LuxTTS: Open-Source Voice Cloning at 150x Realtime on 1GB VRAM
A new open-source text-to-speech model is turning heads in the AI community. LuxTTS, built on the ZipVoice architecture, can clone any voice from just 3 seconds of audio and generate speech at 150x realtime speed on a single GPU.
Tiny Model, Big Output
The model fits within 1GB of VRAM, making it accessible to virtually any consumer GPU. It even runs faster than realtime on CPUs alone. Unlike most TTS systems that cap at 24kHz, LuxTTS outputs at 48kHz - double the standard sample rate - delivering noticeably clearer audio.
How It Works
LuxTTS is a distilled version of ZipVoice, compressed down to just 4 inference steps with an improved sampling technique and a custom 48kHz vocoder.
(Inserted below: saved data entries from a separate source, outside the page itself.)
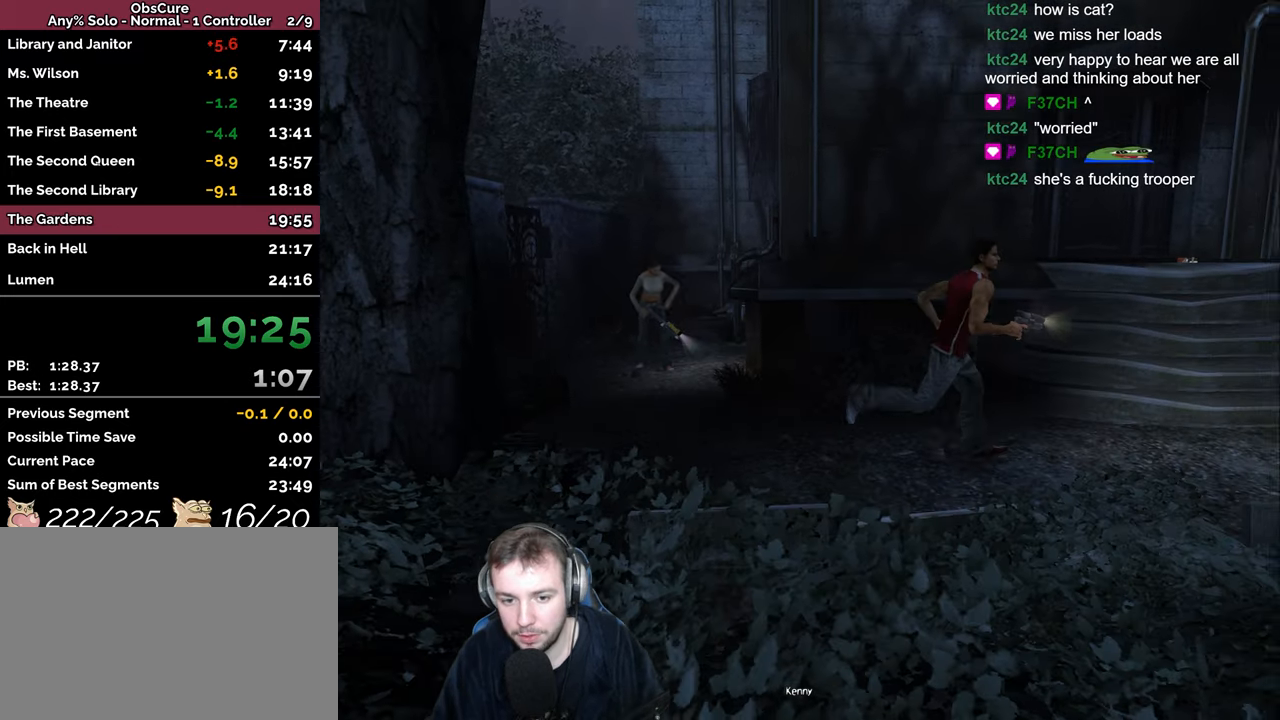
{"keys": ["d", "space"], "events": [[33, "ctrl_r", "down"], [66, "s", "down"], [150, "ctrl_r", "up"], [166, "s", "up"]]}
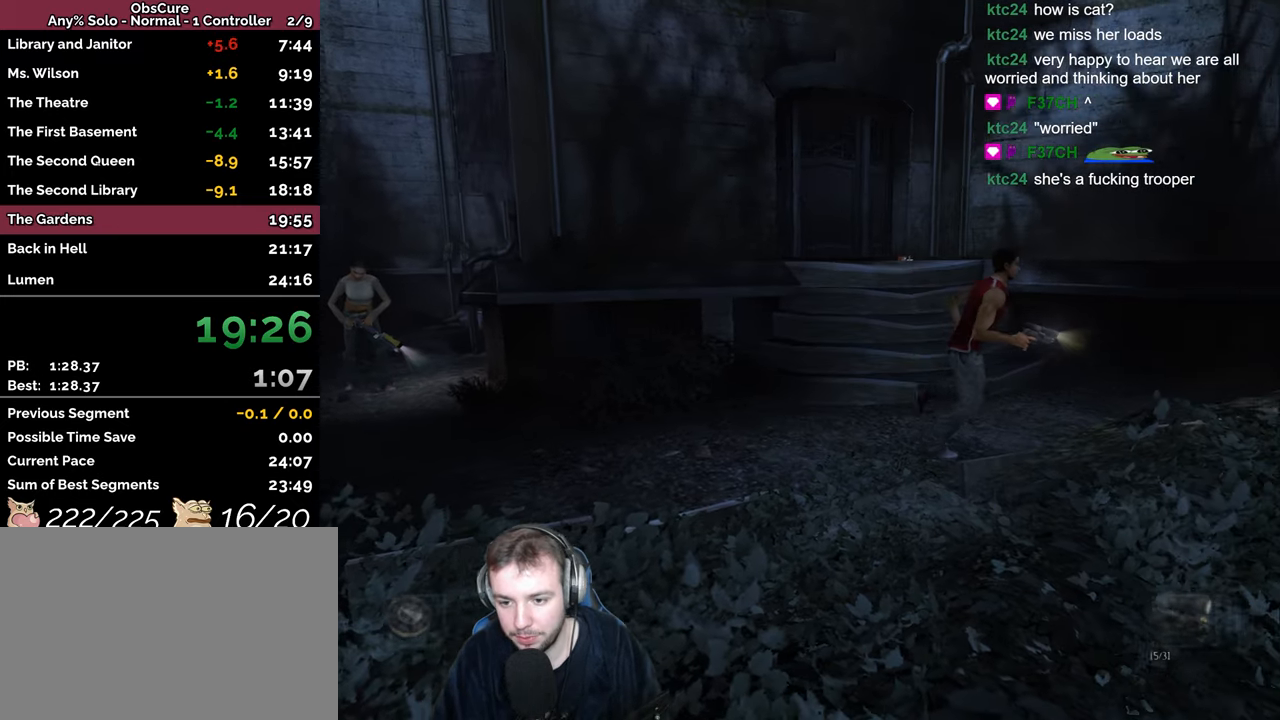
{"keys": ["d", "space"], "events": [[133, "w", "down"], [266, "w", "up"], [366, "w", "down"], [466, "w", "up"]]}
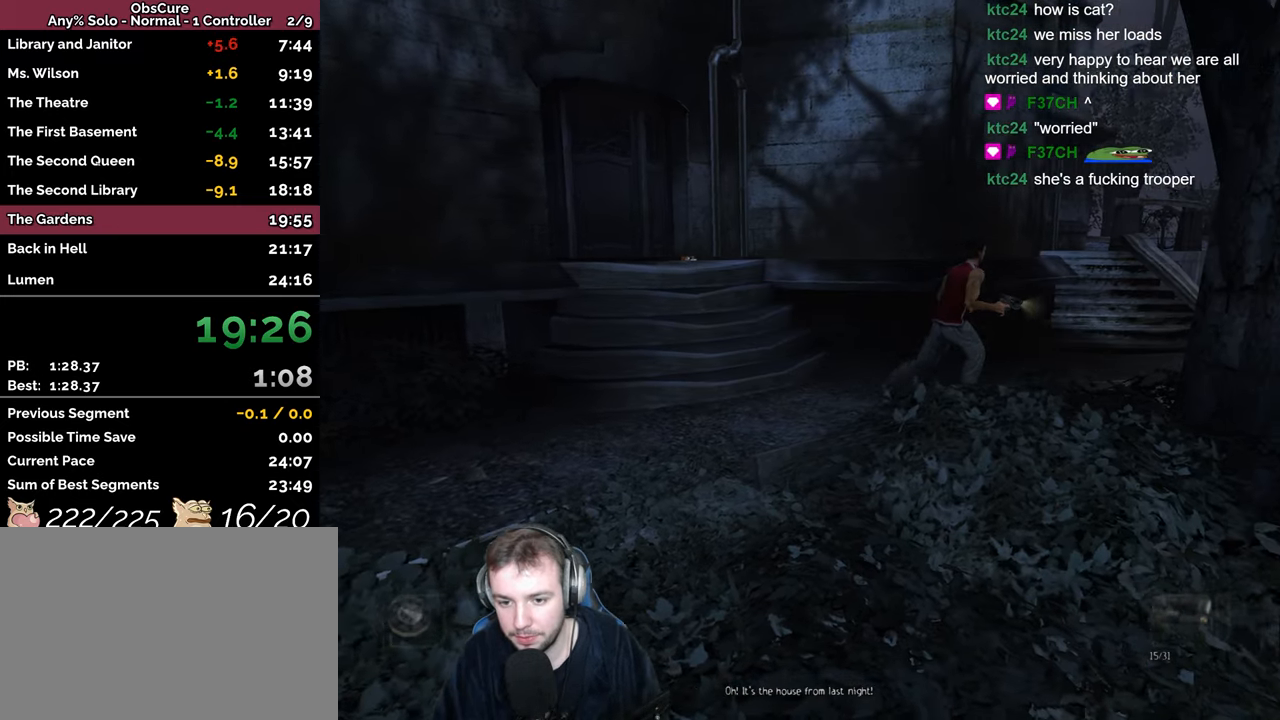
{"keys": ["d", "space"], "events": [[16, "w", "down"], [233, "w", "up"]]}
Users provide a short reference audio clip, and the model generates speech in the cloned voice. The entire pipeline runs locally with no API calls, no subscriptions, and no data leaving the machine.
Access and Usage
The model is available on Hugging Face with a live demo on Spaces. A Google Colab notebook is also provided for quick testing. Local installation requires only a pip install and a few lines of Python. The model supports CUDA, CPU, and Apple MPS backends.
The project has already attracted community contributions including a Gradio interface, a ComfyUI integration, and a clean desktop app. Float16 inference - expected to nearly double current speeds - is listed on the roadmap.